**Assignment**
The copy you produce must repeat each record exactly and contain no pictures.

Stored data
▼

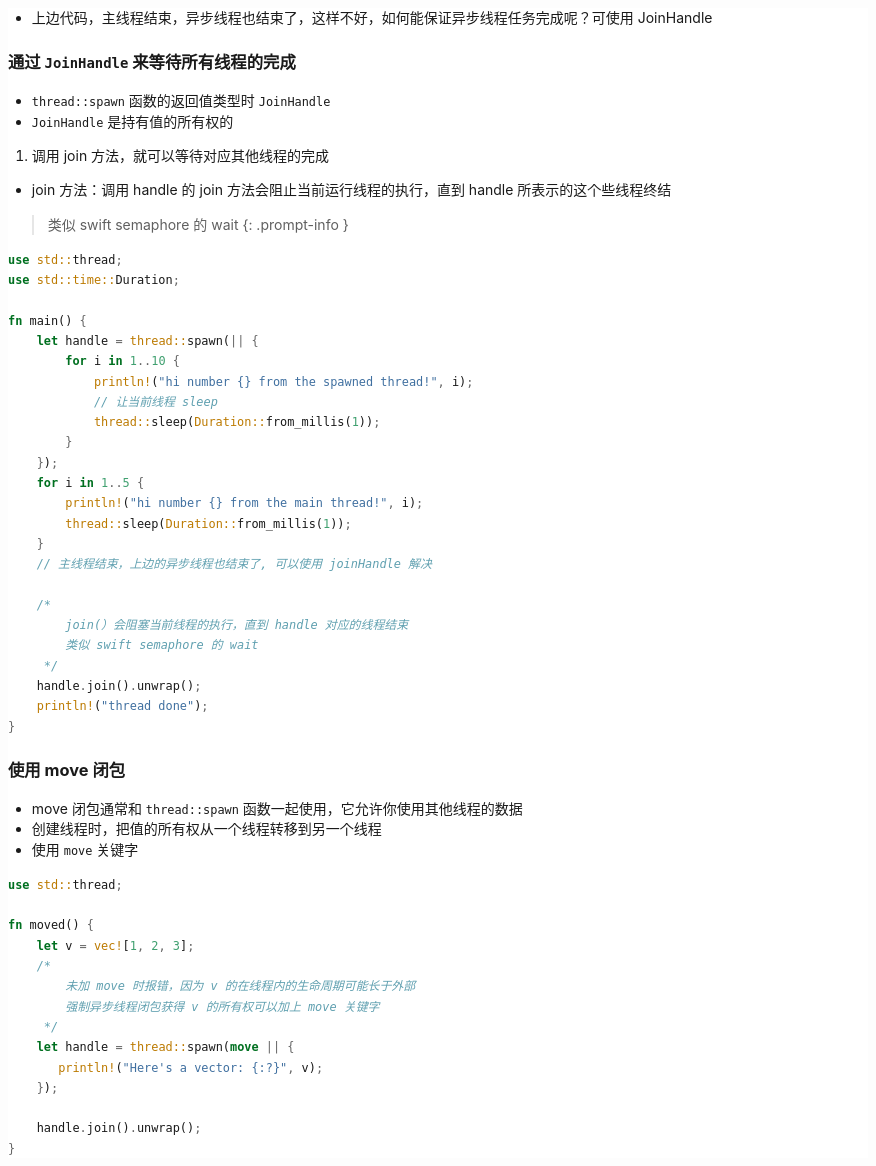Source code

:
 ```rust
```

* 上边代码，主线程结束，异步线程也结束了，这样不好，如何能保证异步线程任务完成呢？可使用 JoinHandle

### 通过 `JoinHandle` 来等待所有线程的完成
* `thread::spawn` 函数的返回值类型时 `JoinHandle`
* `JoinHandle` 是持有值的所有权的
1. 调用 join 方法，就可以等待对应其他线程的完成

* join 方法：调用 handle 的 join 方法会阻止当前运行线程的执行，直到 handle 所表示的这个些线程终结


> 类似 swift semaphore 的 wait
{: .prompt-info }


```rust
use std::thread;
use std::time::Duration;

fn main() {
    let handle = thread::spawn(|| {
        for i in 1..10 {
            println!("hi number {} from the spawned thread!", i);
            // 让当前线程 sleep 
            thread::sleep(Duration::from_millis(1));
        }
    }); 
    for i in 1..5 {
        println!("hi number {} from the main thread!", i);           
        thread::sleep(Duration::from_millis(1));
    }
    // 主线程结束，上边的异步线程也结束了, 可以使用 joinHandle 解决

    /*
        join(）会阻塞当前线程的执行，直到 handle 对应的线程结束
        类似 swift semaphore 的 wait
     */
    handle.join().unwrap();
    println!("thread done");
}
```

### 使用 move 闭包
* move 闭包通常和 `thread::spawn` 函数一起使用，它允许你使用其他线程的数据
* 创建线程时，把值的所有权从一个线程转移到另一个线程
* 使用 `move` 关键字

```rust
use std::thread;

fn moved() {
    let v = vec![1, 2, 3];
    /*
        未加 move 时报错，因为 v 的在线程内的生命周期可能长于外部
        强制异步线程闭包获得 v 的所有权可以加上 move 关键字
     */
    let handle = thread::spawn(move || {
       println!("Here's a vector: {:?}", v); 
    });

    handle.join().unwrap();
}
```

▲

**Solution to this exercise**
Source code

:
 ```rust
```

* 上边代码，主线程结束，异步线程也结束了，这样不好，如何能保证异步线程任务完成呢？可使用 JoinHandle

### 通过 `JoinHandle` 来等待所有线程的完成
* `thread::spawn` 函数的返回值类型时 `JoinHandle`
* `JoinHandle` 是持有值的所有权的
1. 调用 join 方法，就可以等待对应其他线程的完成

* join 方法：调用 handle 的 join 方法会阻止当前运行线程的执行，直到 handle 所表示的这个些线程终结


> 类似 swift semaphore 的 wait
{: .prompt-info }


```rust
use std::thread;
use std::time::Duration;

fn main() {
    let handle = thread::spawn(|| {
        for i in 1..10 {
            println!("hi number {} from the spawned thread!", i);
            // 让当前线程 sleep 
            thread::sleep(Duration::from_millis(1));
        }
    }); 
    for i in 1..5 {
        println!("hi number {} from the main thread!", i);           
        thread::sleep(Duration::from_millis(1));
    }
    // 主线程结束，上边的异步线程也结束了, 可以使用 joinHandle 解决

    /*
        join(）会阻塞当前线程的执行，直到 handle 对应的线程结束
        类似 swift semaphore 的 wait
     */
    handle.join().unwrap();
    println!("thread done");
}
```

### 使用 move 闭包
* move 闭包通常和 `thread::spawn` 函数一起使用，它允许你使用其他线程的数据
* 创建线程时，把值的所有权从一个线程转移到另一个线程
* 使用 `move` 关键字

```rust
use std::thread;

fn moved() {
    let v = vec![1, 2, 3];
    /*
        未加 move 时报错，因为 v 的在线程内的生命周期可能长于外部
        强制异步线程闭包获得 v 的所有权可以加上 move 关键字
     */
    let handle = thread::spawn(move || {
       println!("Here's a vector: {:?}", v); 
    });

    handle.join().unwrap();
}
```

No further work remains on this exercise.